Galvanizing the World: Overcoming Adversity

The fifth session was moderated by Former U.S. Deputy National Security Advisor and Ambassador to the United Nations Nancy Soderberg. Panelists included Marguerite Barankitse, 2016 Aurora Prize Laureate and Founder of Maison Shalom and REMA hospital in Burundi, President & CEO of the 9/11 Memorial and Museum Alice M. Greenwald and Liberian peace activist and member of the Aurora Prize Selection Committee, Nobel Laureate Leymah Gbowee.

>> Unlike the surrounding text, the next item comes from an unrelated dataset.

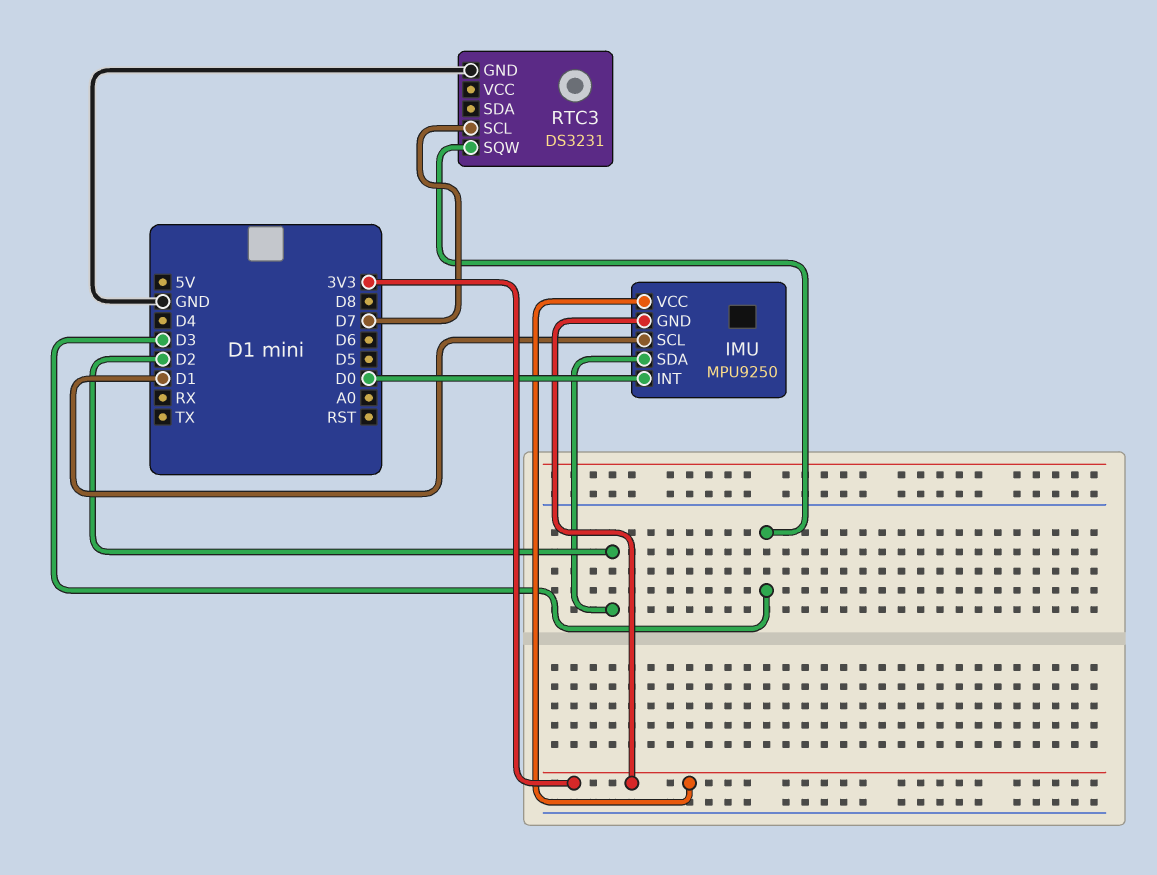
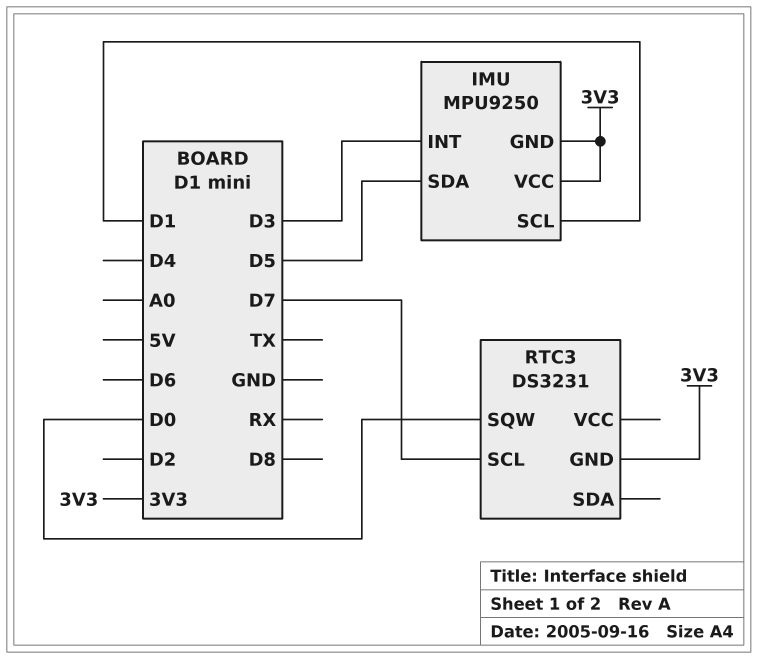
IMU pin INT: D0 -> D3
IMU pin SDA: D2 -> D5
RTC3 pin GND: GND -> 3V3
RTC3 pin SQW: D3 -> D0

Nancy Soderberg addressed the UWC students directly, encouraging them to dream big and make those dream come true. “We are going to hear extraordinary stories from ordinary people about how to galvanize action. And I hope all the graduates today will take this to heart. You may think that you’re ordinary but you can do extraordinary things,” noted Soderberg.

Marguerite Barankitse, 2016 Aurora Prize Laureate and Founder of Maison Shalom and REMA hospital in Burundi, nearly brought the audience to tears with a very emotional story of the atrocities she had to face. “I never understood why there had been massacres. I lost 60 members of my family, but I don’t want to avenge them. Hutu didn’t understand me, Tutsi didn’t understand me either,” lamented Maggy.

“I decided to create a new generation. I have seen that even my own family and my own friends can kill people in front of me without shame, and I decided that I must stand up to that,” she added.

President & CEO of the 9/11 Memorial and Museum Alice M. Greenwald reflected upon the emotional deafness and lack of empathy in the modern world and emphasized that the biggest problems the society is facing concern all of us. “Terrorism doesn’t happen to someone else. It happens to us. It is a fact of life that is now commonly shared - it could be us,” she said.

“When you realize that something could happen to you, it is the beginning of empathy. And there is an absence of that,” Greenwald pointed out.

Liberian peace activist and member of the Aurora Prize Selection Committee, Nobel Laureate Leymah Gbowee reminded the audience of the dangers of overthinking. “I consider myself a constructive interferer. You see something, you jump in headfirst. I’ve never seen a place in the world where all of those who have made history have overly analyzed their role. They are people who just saw the need and jumped in,” said Gbowee.

She also mentioned the power of negative emotions and was quite straightforward about her own motivation. “Most of these people are driven by anger. I am a very angry African woman. You hear about the mad black woman, I am the African version of that,” she joked.